## Exercise instructions
Transcribe the data exactly. Pictures stay out.

## Stored records
++++++++++++++++++++

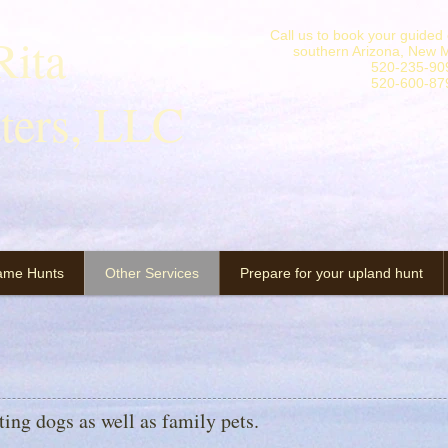
ita
Call us to book your guided o
southern Arizona, New M
520-235-90
520-600-87
tters, LLC
ame Hunts
Other Services
Prepare for your upland hunt
nting dogs as well as family pets.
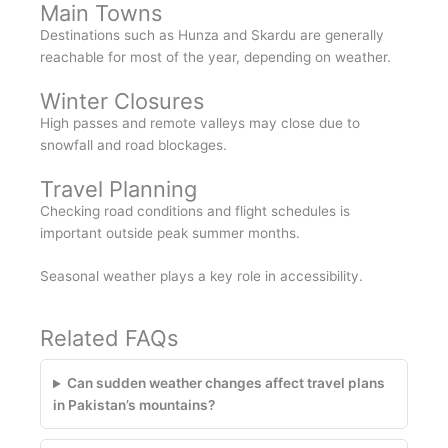
Main Towns
Destinations such as Hunza and Skardu are generally
reachable for most of the year, depending on weather.
Winter Closures
High passes and remote valleys may close due to
snowfall and road blockages.
Travel Planning
Checking road conditions and flight schedules is
important outside peak summer months.
Seasonal weather plays a key role in accessibility.
Related FAQs
Can sudden weather changes affect travel plans
in Pakistan’s mountains?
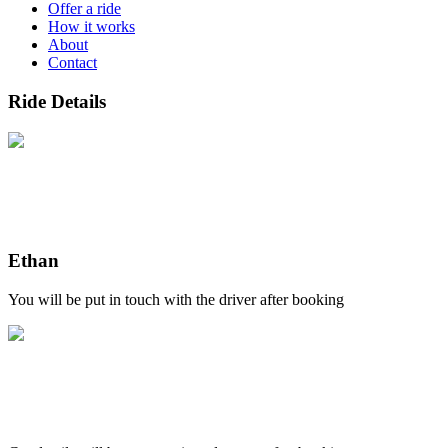
Offer a ride
How it works
About
Contact
Ride Details
Ethan
You will be put in touch with the driver after booking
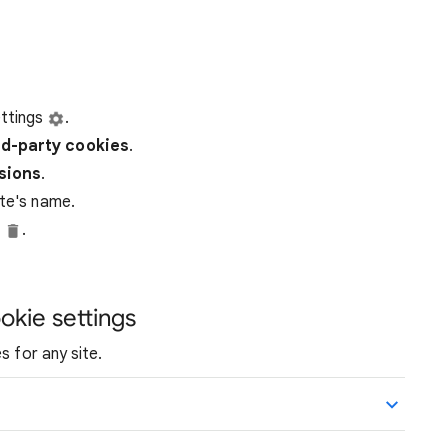
ttings
.
rd-party
cookies
.
ssions
.
ite's name.
e
.
okie settings
s for any site.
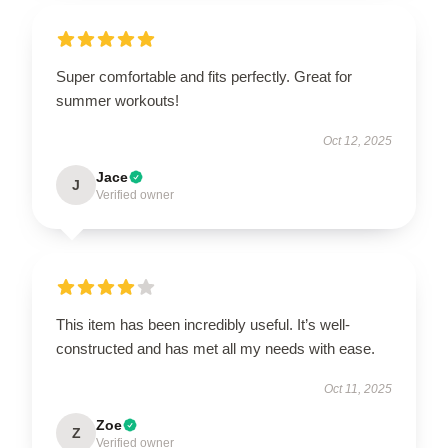
Super comfortable and fits perfectly. Great for
summer workouts!
Oct 12, 2025
Jace
J
Verified owner
This item has been incredibly useful. It’s well-
constructed and has met all my needs with ease.
Oct 11, 2025
Zoe
Z
Verified owner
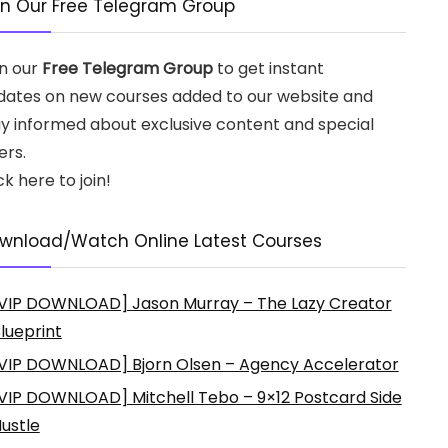
in Our Free Telegram Group
in our
Free Telegram Group
to get instant
dates on new courses added to our website and
ay informed about exclusive content and special
ers.
ck here to join!
wnload/Watch Online Latest Courses
VIP DOWNLOAD] Jason Murray – The Lazy Creator
lueprint
VIP DOWNLOAD] Bjorn Olsen – Agency Accelerator
VIP DOWNLOAD] Mitchell Tebo – 9×12 Postcard Side
ustle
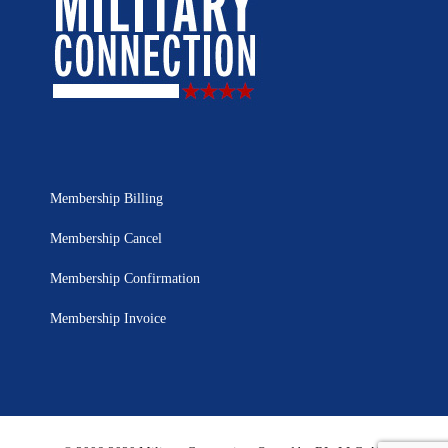
Membership Billing
Membership Cancel
Membership Confirmation
Membership Invoice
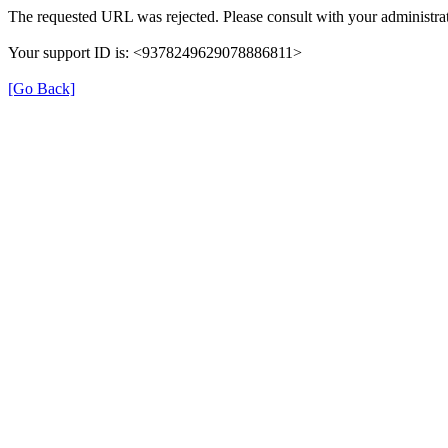
The requested URL was rejected. Please consult with your administrat
Your support ID is: <9378249629078886811>
[Go Back]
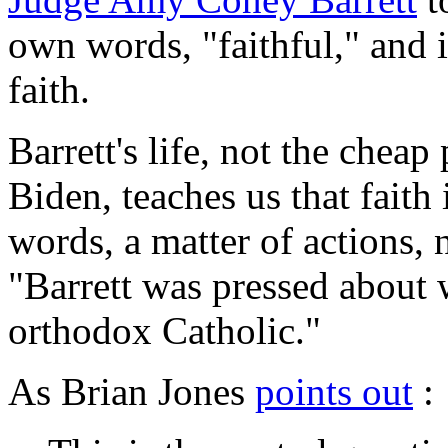
own words, "faithful," and in
faith.
Barrett's life, not the chea
Biden, teaches us that faith
words, a matter of actions, 
"Barrett was pressed about 
orthodox Catholic."
As Brian Jones
points out
:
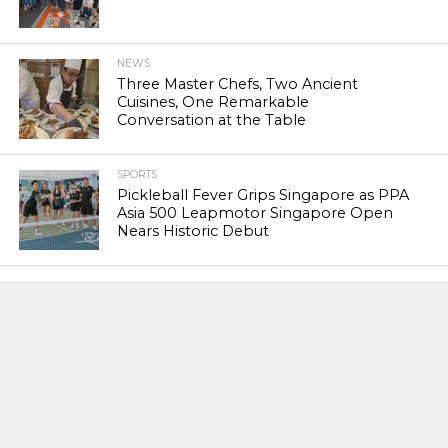
NEWS
Three Master Chefs, Two Ancient
Cuisines, One Remarkable
Conversation at the Table
SPORTS
Pickleball Fever Grips Singapore as PPA
Asia 500 Leapmotor Singapore Open
Nears Historic Debut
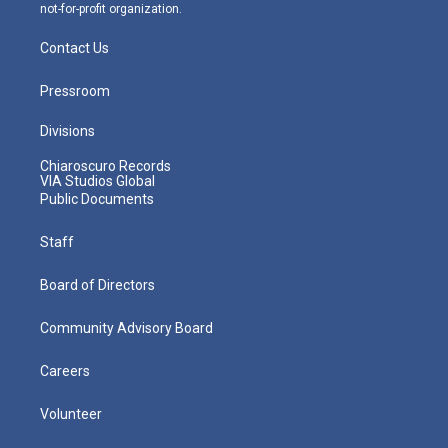
not-for-profit organization.
Contact Us
Pressroom
Divisions
Chiaroscuro Records
VIA Studios Global
Public Documents
Staff
Board of Directors
Community Advisory Board
Careers
Volunteer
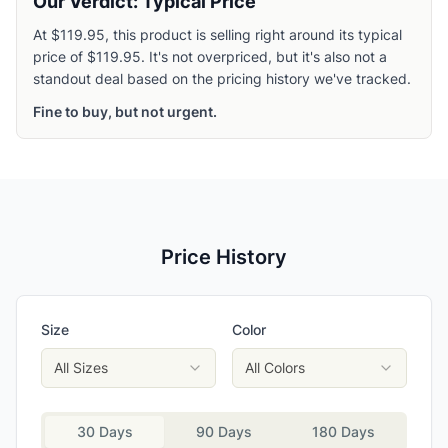
Our Verdict: Typical Price
At $119.95, this product is selling right around its typical
price of $119.95. It's not overpriced, but it's also not a
standout deal based on the pricing history we've tracked.
Fine to buy, but not urgent.
Price History
Size
Color
All Sizes
All Colors
30 Days
90 Days
180 Days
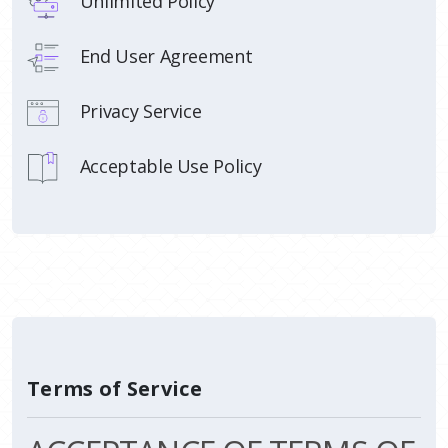
Unlimited Policy
End User Agreement
Privacy Service
Acceptable Use Policy
Terms of Service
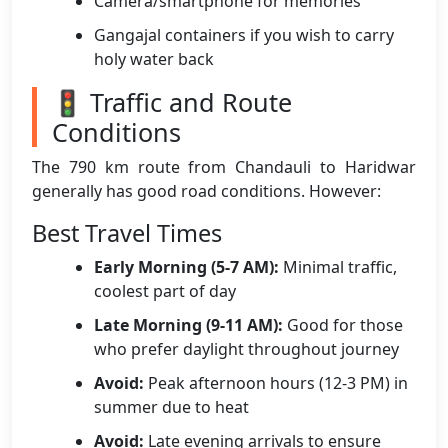
Camera/smartphone for memories
Gangajal containers if you wish to carry
holy water back
🚦 Traffic and Route
Conditions
The 790 km route from Chandauli to Haridwar
generally has good road conditions. However:
Best Travel Times
Early Morning (5-7 AM):
Minimal traffic,
coolest part of day
Late Morning (9-11 AM):
Good for those
who prefer daylight throughout journey
Avoid:
Peak afternoon hours (12-3 PM) in
summer due to heat
Avoid:
Late evening arrivals to ensure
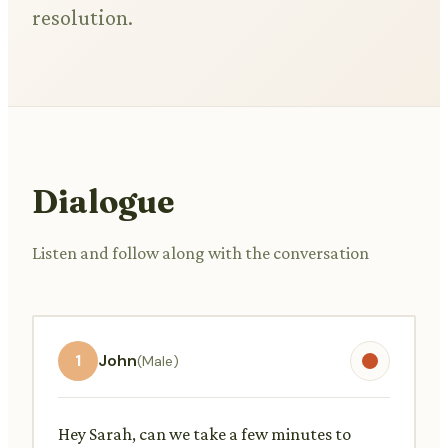
resolution.
Dialogue
Listen and follow along with the conversation
1
John
(Male)
Hey Sarah, can we take a few minutes to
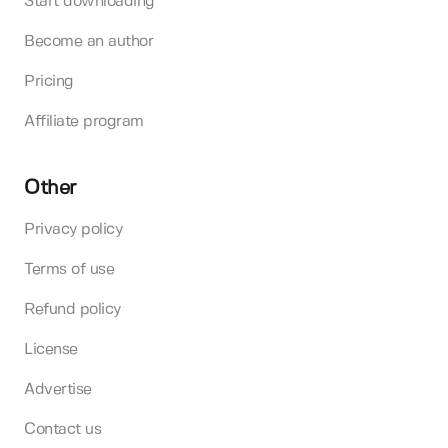
Start downloading
Become an author
Pricing
Affiliate program
Other
Privacy policy
Terms of use
Refund policy
License
Advertise
Contact us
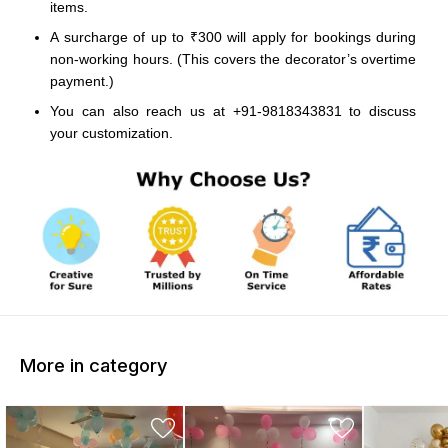
items.
A surcharge of up to ₹300 will apply for bookings during
non-working hours. (This covers the decorator’s overtime
payment.)
You can also reach us at +91-9818343831 to discuss
your customization.
More in category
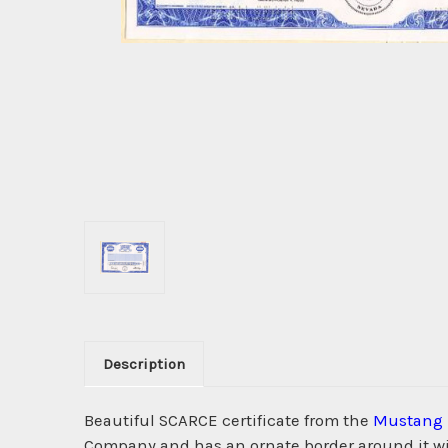
Description
Beautiful SCARCE certificate from the
Mustang 
Company and has an ornate border around it wi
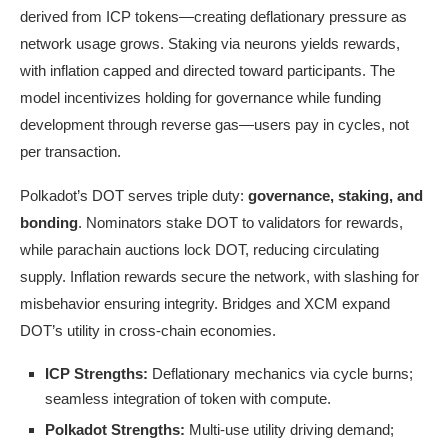
derived from ICP tokens—creating deflationary pressure as
network usage grows. Staking via neurons yields rewards,
with inflation capped and directed toward participants. The
model incentivizes holding for governance while funding
development through reverse gas—users pay in cycles, not
per transaction.
Polkadot’s DOT serves triple duty:
governance, staking, and
bonding
. Nominators stake DOT to validators for rewards,
while parachain auctions lock DOT, reducing circulating
supply. Inflation rewards secure the network, with slashing for
misbehavior ensuring integrity. Bridges and XCM expand
DOT’s utility in cross-chain economies.
ICP Strengths:
Deflationary mechanics via cycle burns;
seamless integration of token with compute.
Polkadot Strengths:
Multi-use utility driving demand;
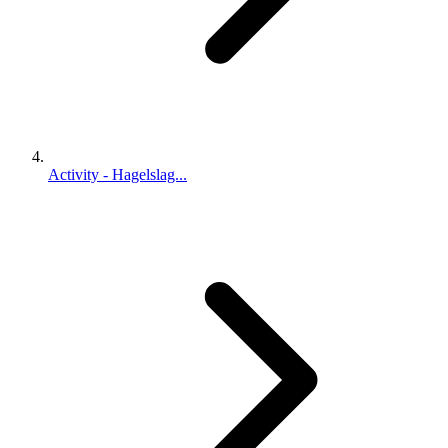
Activity - Hagelslag...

++++++++++++++++++++

## Exercise response
ita
Call us to book your guided o
southern Arizona, New M
520-235-90
520-600-87
tters, LLC
ame Hunts
Other Services
Prepare for your upland hunt
nting dogs as well as family pets.
Main Towns
Destinations such as Hunza and Skardu are generally
reachable for most of the year, depending on weather.
Winter Closures
High passes and remote valleys may close due to
snowfall and road blockages.
Travel Planning
Checking road conditions and flight schedules is
important outside peak summer months.
Seasonal weather plays a key role in accessibility.
Related FAQs
Can sudden weather changes affect travel plans
in Pakistan’s mountains?
Offer a ride
How it works
About
Contact
Ride Details
Ethan
You will be put in touch with the driver after booking
ttings
.
rd-party
cookies
.
ssions
.
ite's name.
e
.
okie settings
s for any site.
Super comfortable and fits perfectly. Great for
summer workouts!
Oct 12, 2025
Jace
J
Verified owner
This item has been incredibly useful. It’s well-
constructed and has met all my needs with ease.
Oct 11, 2025
Zoe
Z
Verified owner
in Our Free Telegram Group
in our
Free Telegram Group
to get instant
dates on new courses added to our website and
ay informed about exclusive content and special
ers.
ck here to join!
wnload/Watch Online Latest Courses
VIP DOWNLOAD] Jason Murray – The Lazy Creator
lueprint
VIP DOWNLOAD] Bjorn Olsen – Agency Accelerator
VIP DOWNLOAD] Mitchell Tebo – 9×12 Postcard Side
ustle
Membership Billing
Membership Cancel
Membership Confirmation
Membership Invoice
The requested URL was rejected. Please consult with your administrat
Your support ID is: <9378249629078886811>
[Go Back]
own words, "faithful," and in
faith.
Barrett's life, not the chea
Biden, teaches us that faith
words, a matter of actions, 
"Barrett was pressed about 
orthodox Catholic."
As Brian Jones
points out
:
NEWS
Three Master Chefs, Two Ancient
Cuisines, One Remarkable
Conversation at the Table
SPORTS
Pickleball Fever Grips Singapore as PPA
Asia 500 Leapmotor Singapore Open
Nears Historic Debut
not-for-profit organization.
Contact Us
Pressroom
Divisions
Chiaroscuro Records
VIA Studios Global
Public Documents
Staff
Board of Directors
Community Advisory Board
Careers
Volunteer
Our Verdict: Typical Price
At $119.95, this product is selling right around its typical
price of $119.95. It's not overpriced, but it's also not a
standout deal based on the pricing history we've tracked.
Fine to buy, but not urgent.
Price History
Size
Color
All Sizes
All Colors
30 Days
90 Days
180 Days
Unlimited Policy
End User Agreement
Privacy Service
Acceptable Use Policy
Terms of Service
Camera/smartphone for memories
Gangajal containers if you wish to carry
holy water back
🚦 Traffic and Route
Conditions
The 790 km route from Chandauli to Haridwar
generally has good road conditions. However:
Best Travel Times
Early Morning (5-7 AM):
Minimal traffic,
coolest part of day
Late Morning (9-11 AM):
Good for those
who prefer daylight throughout journey
Avoid:
Peak afternoon hours (12-3 PM) in
summer due to heat
Avoid:
Late evening arrivals to ensure
resolution.
Dialogue
Listen and follow along with the conversation
1
John
(Male)
Hey Sarah, can we take a few minutes to
Start downloading
Become an author
Pricing
Affiliate program
Other
Privacy policy
Terms of use
Refund policy
License
Advertise
Contact us
items.
A surcharge of up to ₹300 will apply for bookings during
non-working hours. (This covers the decorator’s overtime
payment.)
You can also reach us at +91-9818343831 to discuss
your customization.
More in category
Description
Beautiful SCARCE certificate from the
Mustang 
Company and has an ornate border around it wi
derived from ICP tokens—creating deflationary pressure as
network usage grows. Staking via neurons yields rewards,
with inflation capped and directed toward participants. The
model incentivizes holding for governance while funding
development through reverse gas—users pay in cycles, not
per transaction.
Polkadot’s DOT serves triple duty:
governance, staking, and
bonding
. Nominators stake DOT to validators for rewards,
while parachain auctions lock DOT, reducing circulating
supply. Inflation rewards secure the network, with slashing for
misbehavior ensuring integrity. Bridges and XCM expand
DOT’s utility in cross-chain economies.
ICP Strengths:
Deflationary mechanics via cycle burns;
seamless integration of token with compute.
Polkadot Strengths:
Multi-use utility driving demand;
Activity - Hagelslag...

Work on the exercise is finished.